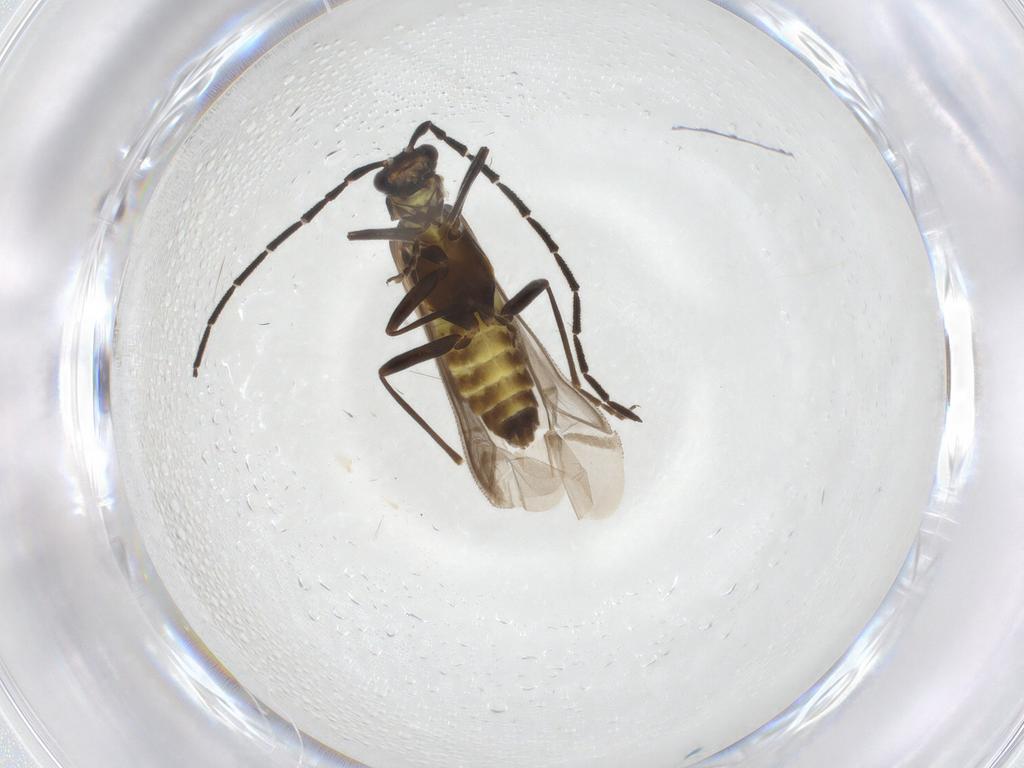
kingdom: Animalia
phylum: Arthropoda
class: Insecta
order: Coleoptera
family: Cantharidae
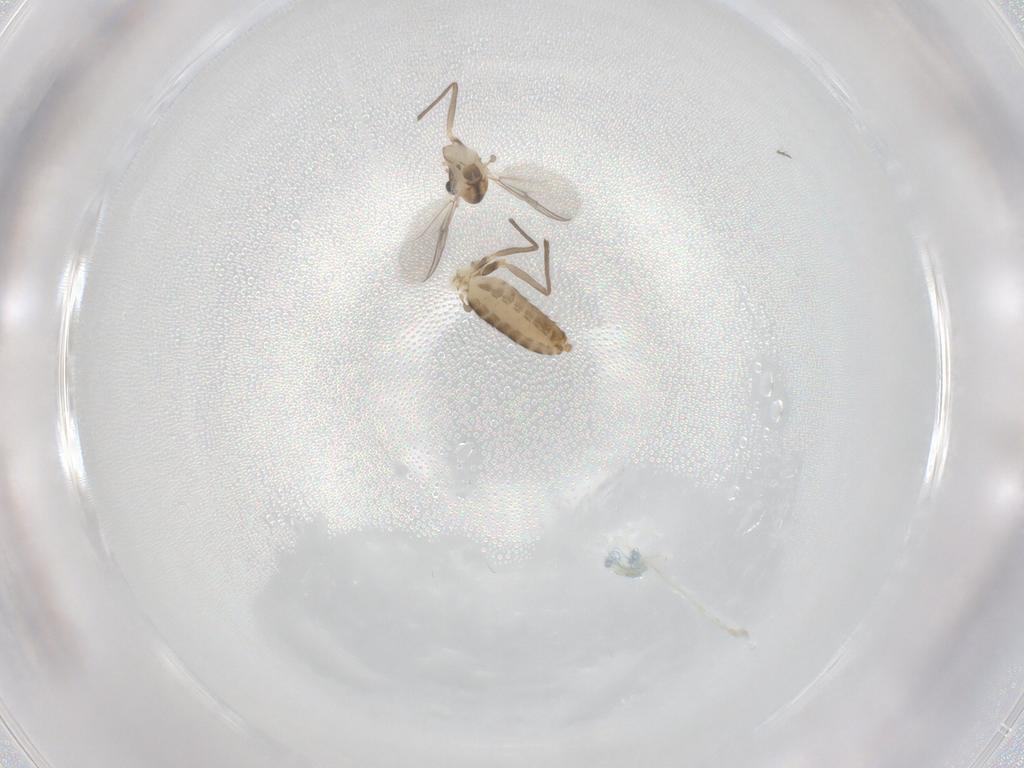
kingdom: Animalia
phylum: Arthropoda
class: Insecta
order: Diptera
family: Chironomidae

● **Stated task**
Copy out every line of text in the material above word for word, leaving the pictures out of your answer.

● **Answer**
kingdom: Animalia
phylum: Arthropoda
class: Insecta
order: Coleoptera
family: Cantharidae
kingdom: Animalia
phylum: Arthropoda
class: Insecta
order: Diptera
family: Chironomidae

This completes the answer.